Tuatara — The tuatara is an amniote of the family Sphenodontidae, endemic to New Zealand. The two species of tuatara are the only surviving members of the Sphenodontians who flourished around 200 million years ago, and are in the genus Sphenodon. Tuatara resemble lizards, but are equally related to lizards and snakes, both of which are classified as Squamata, the closest living relatives of tuatara. For this reason, tuatara are of great interest in the study of the evolution of lizards and snakes, and for the reconstruction of the appearance and habits of the earliest diapsids (the group that additionally includes birds and crocodiles).
Tuatara are greenish brown, and measure up to 80 cm from head to tail-tip with a spiny crest along the back, especially pronounced in males. Their dentition, in which two rows of teeth in the upper jaw overlap one row on the lower jaw, is unique among living species. They are further unusual in having a pronounced parietal eye, dubbed the “third eye”, whose current function is a subject of ongoing research. They are able to hear although no external ear is present, and have a number of unique features in their skeleton, some of them apparently evolutionarily retained from fish.

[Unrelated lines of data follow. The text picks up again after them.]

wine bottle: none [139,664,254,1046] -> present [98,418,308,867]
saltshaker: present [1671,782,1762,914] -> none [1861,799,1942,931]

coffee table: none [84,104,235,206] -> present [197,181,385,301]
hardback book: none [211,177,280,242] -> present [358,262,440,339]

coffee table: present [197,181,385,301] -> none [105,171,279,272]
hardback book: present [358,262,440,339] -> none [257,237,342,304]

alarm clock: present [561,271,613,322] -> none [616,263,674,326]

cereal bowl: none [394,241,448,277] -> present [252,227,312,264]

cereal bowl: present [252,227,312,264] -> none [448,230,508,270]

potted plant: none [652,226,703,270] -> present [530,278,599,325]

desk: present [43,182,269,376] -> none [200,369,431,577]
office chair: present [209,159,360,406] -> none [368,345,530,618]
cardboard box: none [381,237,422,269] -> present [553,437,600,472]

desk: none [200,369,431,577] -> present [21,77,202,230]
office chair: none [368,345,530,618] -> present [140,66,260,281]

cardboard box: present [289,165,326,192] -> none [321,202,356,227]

The tuatara has been classified as an endangered species since 1895 (the second species, S. guntheri, was not known until 1989). Tuatara, like many of New Zealand’s native animals, are threatened by habitat loss and the introduced Polynesian Rat (Rattus exulans). They were extinct on the mainland, with the remaining populations confined to 32 offshore islands, until the first mainland release into the heavily fenced and monitored Karori Wildlife Sanctuary in 2005.
The name “tuatara” derives from the Māori language, and means “peaks on the back”.
The tuatara is considered the most unspecialised living amniote; the brain and mode of locomotion resemble that of amphibians and the heart is more primitive than any other reptile.
Both species are sexually dimorphic, males being larger. Adult S. punctatus males measure 61 centimetres (24 in) in length and females 45 centimetres (18 in). The San Diego Zoo even cites a length of up to 80 cm (31 in). Males weigh up to 1 kilogram (2.2 lb), and females up to 0.5 kilograms (1.1 lb). Brother’s Island tuatara are slightly smaller, weighing up to 660g.
The tuatara’s greenish brown colour matches its environment, and can change over its lifetime, since tuatara shed their skin at least once per year as adults, and three or four times a year as juveniles. Tuatara sexes differ in more than size. The spiny crest on a tuatara’s back, made of triangular soft folds of skin, is bigger in males than in females, and can be stiffened for display. The male abdomen is narrower than the female’s.